Вторая улица была с обеих сторон плотно застроена, дома большие и с соломенными крышами, изредка под гонтом и тёсом. То была обычная деревня для этих небогатых мест.


– А почему бы Вам у нас и не заночевать? – предложил Михеич. – Зачем на ночь глядя искать? Попадёте в дом с малыми детьми, они ж отдохнуть не дадут, а у нас места всем хватит, завтра всё сами и порешаете.


Михаил согласился, обрадовавшись такому предложению.


Подъехав ко второму от края дому, Михеич крикнул:


– Марья! Принимай гостя!


За калитку вышла невысокая женщина лет сорока пяти, опрятно одетая.


Михеич подхватил чемодан, а Михаил – свою стопку книг, и они вошли в дом.

Минуя полутёмные сени, они оказались в большой комнате с русской печью. Вдоль стен тянулись широкие скамьи, в центре стоял крепкий стол и несколько табуретов – вот и вся обстановка. Угол украшали образа с вышитыми рушниками.
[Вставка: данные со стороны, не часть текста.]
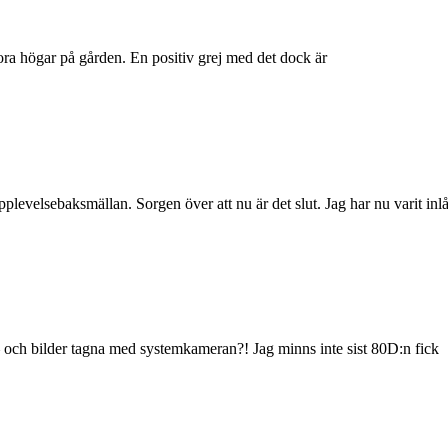
stora högar på gården. En positiv grej med det dock är
plevelsebaksmällan. Sorgen över att nu är det slut. Jag har nu varit inlås
 och bilder tagna med systemkameran?! Jag minns inte sist 80D:n fick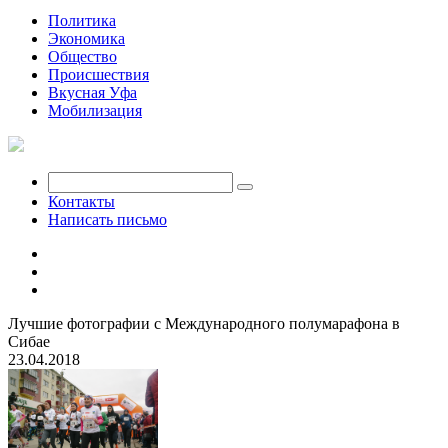
Политика
Экономика
Общество
Происшествия
Вкусная Уфа
Мобилизация
Контакты
Написать письмо
Лучшие фотографии с Международного полумарафона в
Сибае
23.04.2018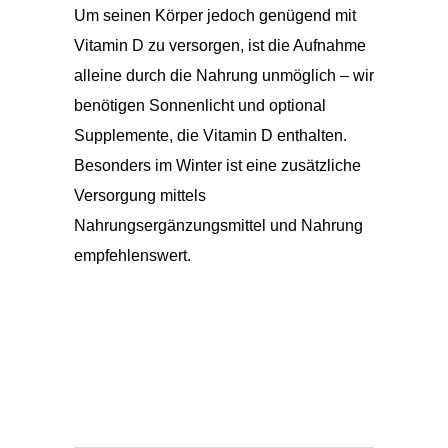
Um seinen Körper jedoch genügend mit
Vitamin D zu versorgen, ist die Aufnahme
alleine durch die Nahrung unmöglich – wir
benötigen Sonnenlicht und optional
Supplemente, die Vitamin D enthalten.
Besonders im Winter ist eine zusätzliche
Versorgung mittels
Nahrungsergänzungsmittel und Nahrung
empfehlenswert.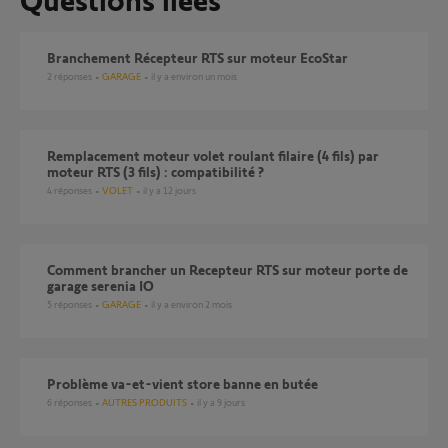
Branchement Récepteur RTS sur moteur EcoStar
2
réponses
GARAGE
il y a environ un mois
Remplacement moteur volet roulant filaire (4 fils) par
moteur RTS (3 fils) : compatibilité ?
4
réponses
VOLET
il y a 12 jours
Comment brancher un Recepteur RTS sur moteur porte de
garage serenia IO
5
réponses
GARAGE
il y a environ 2 mois
Problème va-et-vient store banne en butée
6
réponses
AUTRES PRODUITS
il y a 9 jours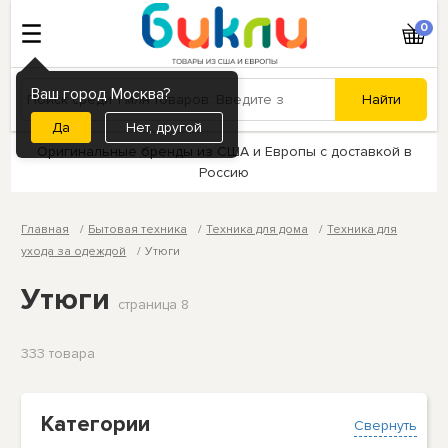
0
Ваш город Москва?
Нет, другой
Оригинальные бренды из США и Европы с доставкой в
Россию
Главная
Бытовая техника
Техника для дома
Техника для
ухода за одеждой
Утюги
Утюги
страница 8
333 товарa
Категории
Свернуть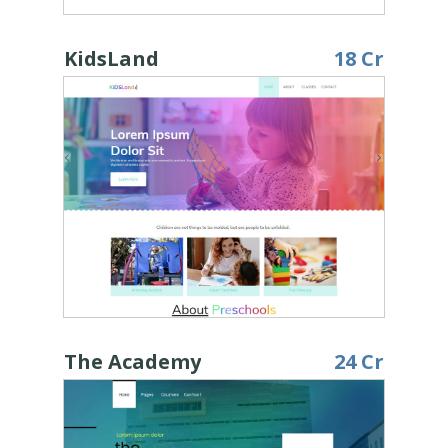
KidsLand
18 Cr
The Academy
24 Cr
Деревянная из строганных досок перегородка, тянувшаяся не до самого потолка, отделяла другую комнату.


– Готовь ужин, Марья, а я отведу лошадь и скоро вернусь, – приказал Михеич. – Дай гостю с дороги умыться, – добавил он.


Мария достала из печи большой чугунок, налила в шайку тёплой воды, передала Михаилу чистое вышитое красными петухами полотенце, и тот принялся, с удовольствием фыркая, смывать дорожную пыль. Мария тем временем поставила таганок, наложила в предтопочник тонких щепок и развела огонь.


В комнату впорхнула копия Марии, только намного моложе и с подойником. Увидев незнакомого человека, она взглянула на свои ноги, обутые в лапти, смутилась и покраснела.


– Это наша дочь Нюра, – представила её Мария. – Принесла парное молочко, не желаете?


Михаил отказался. Вскоре появился сын Михеича – Василий, тоже в лаптях, однако без тени смущения.

В большой сковороде на таганке вскоре весело за скворчало сало, по дому потянулся аппетитный запах. Михаил наблюдал, как Марья разбивает яйцо за яйцом, казалось, этому процессу не было конца. «Неужели всё это возможно съесть?» – подивился он про себя. Вскоре прибыл и сам хозяин. Марья высыпала на стол деревянные ложки, поставила глиняные кружки, два жбана с молоком, в одном – холодное, а в другом – парное, большую сковороду с невероятным количеством яиц.


Хозяин нарезал крупными ломтями хлеб.


– Негоже Бога гневить, – пробормотал он, – гость в доме, а чем встречаем его? Давай-ка, Марья, поищи в своих закромах. Может, найдёшь чего подходящего для такого случая, – продолжал Михеич, у которого это подходящее за длинную дорогу от райцентра полностью выветрилось.


Мария поднялась, ушла в сени, вскоре вернулась с бутылкой мутноватого самогона. При виде бутылки и при мысли, что придётся это пить, Михаила всего передёрнуло. Михеич разлил по кружкам, в нос ударил запах, от которого аж перехватило дыхание, однако сопротивляться было бесполезно, но налили всё-таки меньше.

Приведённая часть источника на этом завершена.